Khorri Atkinson, with additional reporting by Jon Steingart, covered the argument for Law360, a legal news service. Titled, “USPS Grilled at DC Circuit Over Postal Supervisor Pay,” the article reads, in part:
“Two D.C. Circuit judges took the U.S. Postal Service to Task Tuesday, saying it had failed to fulfill statutory requirements to provide a differential in pay rates between thousands of supervisors and the employees they supervise and had not set compensation comparable to that provided in the private sector.
“U.S. Circuit Judges Harry T. Edwards and Cornelia Pillard asserted this view while hearing oral arguments in the National Association of Postal Supervisors’ appeal to revive its lawsuit accusing the agency of underpaying supervisors. A D.C. federal judge had dismissed the case in July 2020, finding that the Postal Reorganization Act, or PRA, which the worker group accused the Postal Service of violating, requires the agency to consult employee representatives about pay scales and other matters but does not allow them to seek judicial review.

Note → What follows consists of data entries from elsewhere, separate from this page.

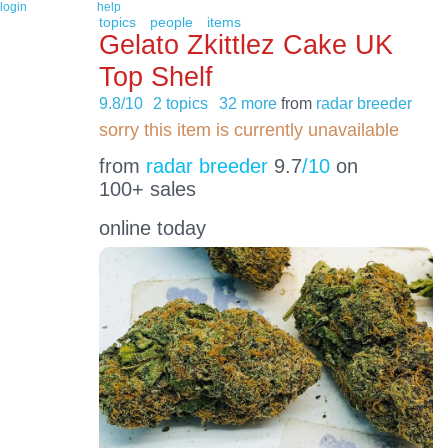
login
help
topics
people
items
Gelato Zkittlez Cake UK
Top Shelf
9.8/10
2 topics
32 more
from
radar breeder
sorry this item is currently unavailable
from
radar breeder
9.7
/10
on
100+ sales
online today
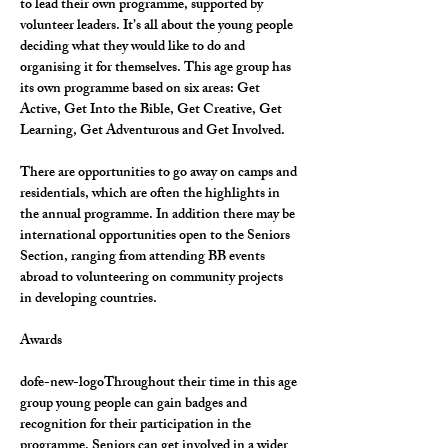
to lead their own programme, supported by 
volunteer leaders. It’s all about the young people 
deciding what they would like to do and 
organising it for themselves. This age group has 
its own programme based on six areas: Get 
Active, Get Into the Bible, Get Creative, Get 
Learning, Get Adventurous and Get Involved.
There are opportunities to go away on camps and 
residentials, which are often the highlights in 
the annual programme. In addition there may be 
international opportunities open to the Seniors 
Section, ranging from attending BB events 
abroad to volunteering on community projects 
in developing countries.
Awards
dofe-new-logoThroughout their time in this age 
group young people can gain badges and 
recognition for their participation in the 
programme. Seniors can get involved in a wider 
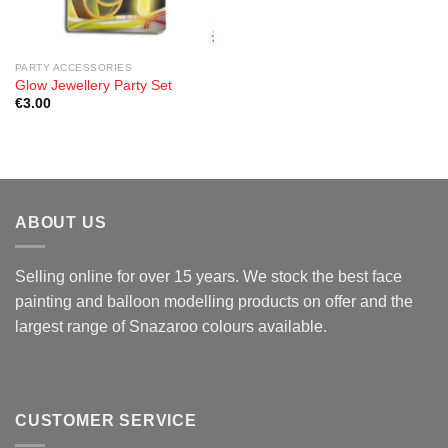
PARTY ACCESSORIES
Glow Jewellery Party Set
€
3.00
ABOUT US
Selling online for over 15 years. We stock the best face
painting and balloon modelling products on offer and the
largest range of Snazaroo colours available.
CUSTOMER SERVICE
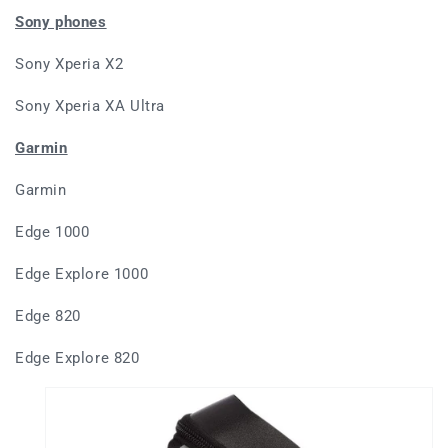
Sony phones
Sony Xperia X2
Sony Xperia XA Ultra
Garmin
Garmin
Edge 1000
Edge Explore 1000
Edge 820
Edge Explore 820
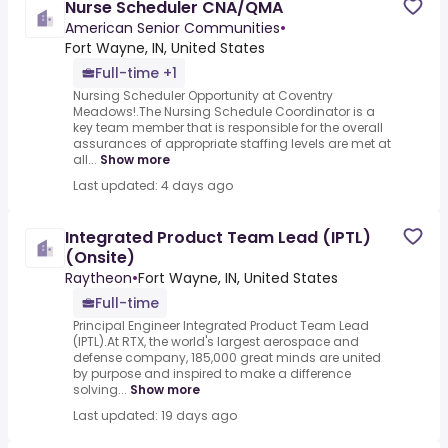
Nurse Scheduler CNA/QMA
American Senior Communities
•
Fort Wayne, IN, United States
Full-time +1
Nursing Scheduler Opportunity at Coventry
Meadows!.The Nursing Schedule Coordinator is a
key team member that is responsible for the overall
assurances of appropriate staffing levels are met at
all...
Show more
Last updated: 4 days ago
Integrated Product Team Lead (IPTL)
(Onsite)
Raytheon
•
Fort Wayne, IN, United States
Full-time
Principal Engineer Integrated Product Team Lead
(IPTL).At RTX, the world's largest aerospace and
defense company, 185,000 great minds are united
by purpose and inspired to make a difference
solving...
Show more
Last updated: 19 days ago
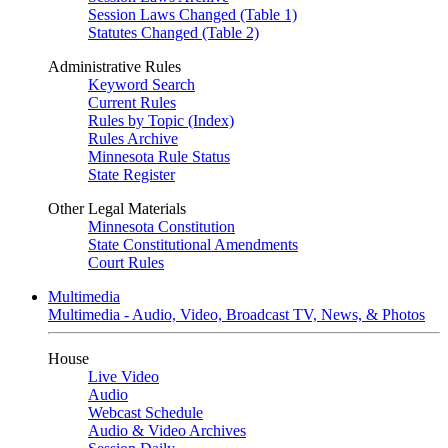
Session Laws Changed (Table 1)
Statutes Changed (Table 2)
Administrative Rules
Keyword Search
Current Rules
Rules by Topic (Index)
Rules Archive
Minnesota Rule Status
State Register
Other Legal Materials
Minnesota Constitution
State Constitutional Amendments
Court Rules
Multimedia
Multimedia - Audio, Video, Broadcast TV, News, & Photos
House
Live Video
Audio
Webcast Schedule
Audio & Video Archives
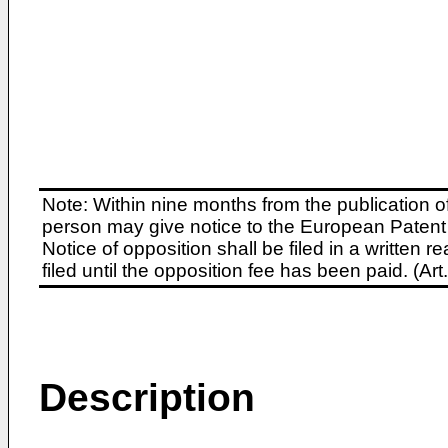
Note: Within nine months from the publication o
person may give notice to the European Patent 
Notice of opposition shall be filed in a written
filed until the opposition fee has been paid. (A
Description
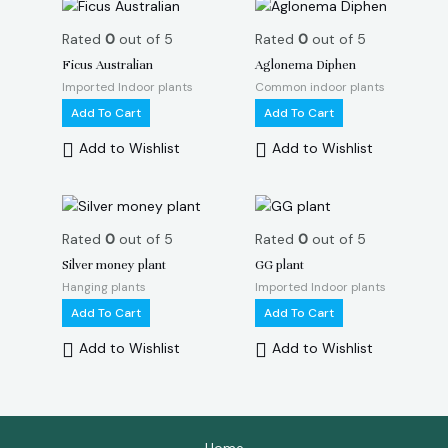
Rated
0
out of 5
Rated
0
out of 5
Ficus Australian
Aglonema Diphen
Imported Indoor plants
Common indoor plants
Add To Cart
Add To Cart
Add to Wishlist
Add to Wishlist
Rated
0
out of 5
Rated
0
out of 5
Silver money plant
GG plant
Hanging plants
Imported Indoor plants
Add To Cart
Add To Cart
Add to Wishlist
Add to Wishlist
Home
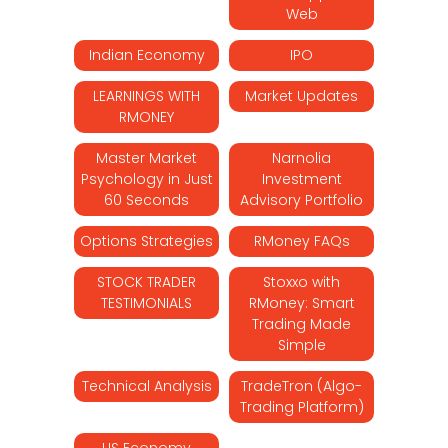
Web
Indian Economy
IPO
LEARNINGS WITH
Market Updates
RMONEY
Master Market
Narnolia
Psychology in Just
Investment
60 Seconds
Advisory Portfolio
Options Strategies
RMoney FAQs
STOCK TRADER
Stoxxo with
TESTIMONIALS
RMoney: Smart
Trading Made
Simple
Technical Analysis
TradeTron (Algo-
Trading Platform)
US Economy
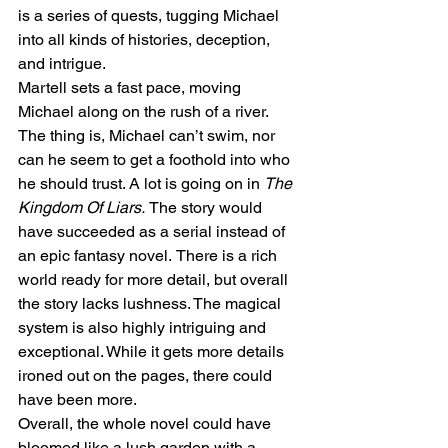
is a series of quests, tugging Michael 
into all kinds of histories, deception, 
and intrigue. 
Martell sets a fast pace, moving 
Michael along on the rush of a river. 
The thing is, Michael can’t swim, nor 
can he seem to get a foothold into who 
he should trust. A lot is going on in 
The 
Kingdom Of Liars. 
The story would 
have succeeded as a serial instead of 
an epic fantasy novel.
There is a rich 
world ready for more detail, but overall 
the story lacks lushness. The magical 
system is also highly intriguing and 
exceptional. While it gets more details 
ironed out on the pages, there could 
have been more. 
Overall, the whole novel could have 
bloomed like a lush garden with a 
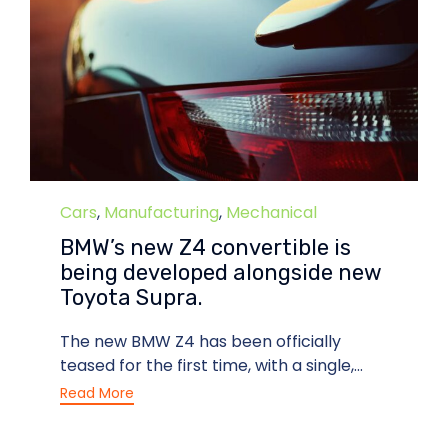
Category
Cars
,
Manufacturing
,
Mechanical
BMW’s new Z4 convertible is
being developed alongside new
Toyota Supra.
The new BMW Z4 has been officially
teased for the first time, with a single,...
Read More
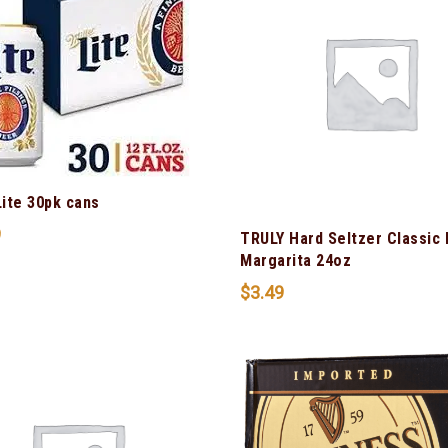
Lite 30pk cans
9
TRULY Hard Seltzer Classic
Margarita 24oz
$
3.49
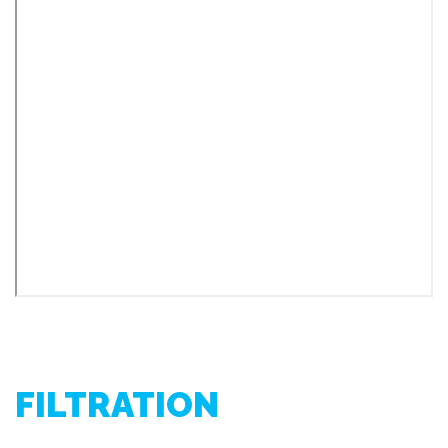
FILTRATION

“U.S. Department of Justice attorney Sean Janda, who argued on behalf of the agency, told a three-judge panel Tuesday that U.S. District Judge Royce Lamberth correctly threw out the dispute because the law the group cited does not authorize complaints to force it into compliance. Moreover, Congress created the independent agency with the determination that the Postal Service must have the freedom to control costs and manage itself, Janda argued.
“But Circuit Judge Harry T. Edwards was not convinced by Janda’s notion that the statutory provisions at issue in the case are merely ‘policy goals’ that don’t limit the Postal Service’s authority enforceable through nonstatutory or ultra vires review.”